Penulis sebenarnya adalah seorang pelukis. Mulyadi menilai cara Rozi membuat karya novel seperti melukis.
“Bagaimana karya itu muncul dan orang menikmatinya, saya rekomendasikan anak SMA membacanya. Karena mereka sudah baliqh dan berakal sehat. Silakan, jadi jika kita salah langkah pasti masuk penjara,” katanya.
Diskusi makin menarik ketika dosen ISI Padang Panjang sekaligus penulis dan penyair, Sulaiman Juned turut berkomentar.

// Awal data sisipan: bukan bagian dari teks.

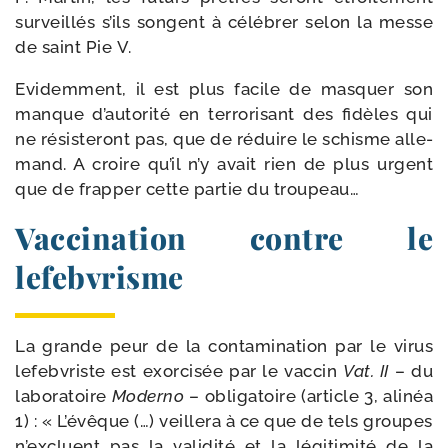
sur­veillés s’ils songent à célé­brer selon la messe
de saint Pie V.
Evidemment, il est plus facile de mas­quer son
manque d’au­to­ri­té en ter­ro­ri­sant des fidèles qui
ne résis­te­ront pas, que de réduire le schisme alle­
mand. A croire qu’il n’y avait rien de plus urgent
que de frap­per cette par­tie du troupeau…
Vaccination contre le
lefebvrisme
La grande peur de la conta­mi­na­tion par le virus
lefeb­vriste est exor­ci­sée par le vac­cin
Vat. II
– du
labo­ra­toire
Moderno
– obli­ga­toire (article 3, ali­néa
1) : « L’évêque (…) veille­ra à ce que de tels groupes
n’excluent pas la vali­di­té et la légi­ti­mi­té de la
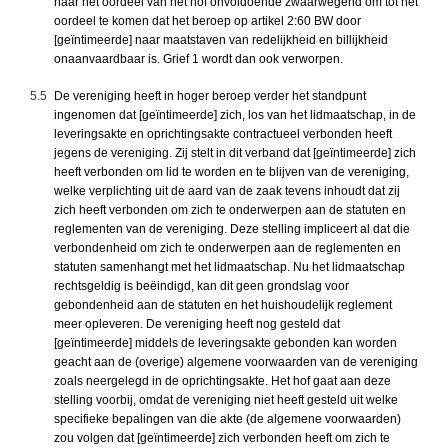
naar het oordeel van het hof onvoldoende zwaarwegend om tot het
oordeel te komen dat het beroep op artikel 2:60 BW door
[geïntimeerde] naar maatstaven van redelijkheid en billijkheid
onaanvaardbaar is. Grief 1 wordt dan ook verworpen.
5.5
De vereniging heeft in hoger beroep verder het standpunt
ingenomen dat [geïntimeerde] zich, los van het lidmaatschap, in de
leveringsakte en oprichtingsakte contractueel verbonden heeft
jegens de vereniging. Zij stelt in dit verband dat [geïntimeerde] zich
heeft verbonden om lid te worden en te blijven van de vereniging,
welke verplichting uit de aard van de zaak tevens inhoudt dat zij
zich heeft verbonden om zich te onderwerpen aan de statuten en
reglementen van de vereniging. Deze stelling impliceert al dat die
verbondenheid om zich te onderwerpen aan de reglementen en
statuten samenhangt met het lidmaatschap. Nu het lidmaatschap
rechtsgeldig is beëindigd, kan dit geen grondslag voor
gebondenheid aan de statuten en het huishoudelijk reglement
meer opleveren. De vereniging heeft nog gesteld dat
[geïntimeerde] middels de leveringsakte gebonden kan worden
geacht aan de (overige) algemene voorwaarden van de vereniging
zoals neergelegd in de oprichtingsakte. Het hof gaat aan deze
stelling voorbij, omdat de vereniging niet heeft gesteld uit welke
specifieke bepalingen van die akte (de algemene voorwaarden)
zou volgen dat [geïntimeerde] zich verbonden heeft om zich te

Menurutnya ia tidak setuju jika novel dengan berlatar belakang penjara disebut langka lantaran banyak novel bertemakan demikian.
“Dari tahun 19 sekian itu, banyak trilogi tentang novel, tentang puisi, tentang cerpen yang berbicara tentang penjara,” ungkap Sulaiman Juned yang merupakan pendiri dan Penasihat Komunitas Seni Kuflet Padang Panjang,
Adapun Rozi yang terlihat seperti orang yang disidang justru merasa senang, bahagia dan haru.

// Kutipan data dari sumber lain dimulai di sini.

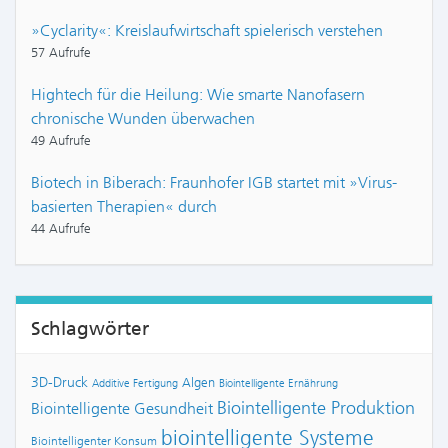
»Cyclarity«: Kreislaufwirtschaft spielerisch verstehen
57 Aufrufe
Hightech für die Heilung: Wie smarte Nanofasern
chronische Wunden überwachen
49 Aufrufe
Biotech in Biberach: Fraunhofer IGB startet mit »Virus-
basierten Therapien« durch
44 Aufrufe
Schlagwörter
3D-Druck
Algen
Additive Fertigung
Biointelligente Ernährung
Biointelligente Produktion
Biointelligente Gesundheit
biointelligente Systeme
Biointelligenter Konsum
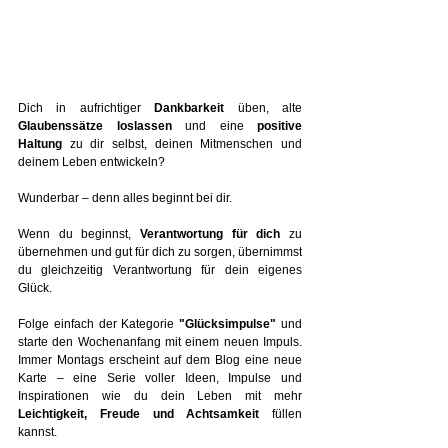
Dich in aufrichtiger 
Dankbarkeit
 üben, alte 
Glaubenssätze loslassen
 und eine 
positive 
Haltung
 zu dir selbst, deinen Mitmenschen und 
deinem Leben entwickeln?
Wunderbar – denn alles beginnt bei dir.
Wenn du beginnst, 
Verantwortung für dich
 zu 
übernehmen und gut für dich zu sorgen, übernimmst 
du gleichzeitig Verantwortung für dein eigenes 
Glück.
Folge einfach der Kategorie 
"Glücksimpulse"
 und 
starte den Wochenanfang mit einem neuen Impuls. 
Immer Montags erscheint auf dem Blog eine neue 
Karte – eine Serie voller Ideen, Impulse und 
Inspirationen wie du dein Leben mit mehr 
Leichtigkeit, Freude und Achtsamkeit 
füllen 
kannst.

“Lebih hebat rasanya hari ini, dibandingkan hakim yang memvonis saya sembilan tahun. Lebih hebat hari ini. Apa yang saya dambakan dan saya impikan bertemu hari ini,” sebutnya yang disambut tepuk tangan audiens.
Sementara itu, Muhammad Subhan mengatakan kegiatan sekali dalam satu bulan, di Ruang Baca Rimba Bulan milik Alvin Nur Akbar tersebut, dilaksanakan secara rutin.

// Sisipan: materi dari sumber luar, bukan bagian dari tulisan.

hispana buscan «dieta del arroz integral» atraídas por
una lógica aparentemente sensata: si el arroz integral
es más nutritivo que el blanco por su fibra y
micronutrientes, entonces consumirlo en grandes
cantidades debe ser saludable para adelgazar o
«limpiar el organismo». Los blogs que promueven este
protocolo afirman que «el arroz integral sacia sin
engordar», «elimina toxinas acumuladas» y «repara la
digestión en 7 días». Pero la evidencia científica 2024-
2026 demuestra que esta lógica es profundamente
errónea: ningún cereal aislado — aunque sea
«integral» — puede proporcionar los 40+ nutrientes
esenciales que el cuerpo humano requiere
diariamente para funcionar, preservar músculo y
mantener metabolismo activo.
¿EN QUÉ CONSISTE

“Acara ini dalam bentuk apresiasi. Memberikan motivasi dan semangat kepada penulis agar lebih bagus menulis. Bagi yang belum bersentuhan dengan karya sastra bisa lebih bersemangat untuk ikut,” ujar Muhammad Subhan yang dikenal sebagai penulis, editor, motivator kepenulisan, konten kreatif dan pegiat literasi Sumatra Barat. Sebelumnya ia juga dikenal sebagai seorang jurnalis.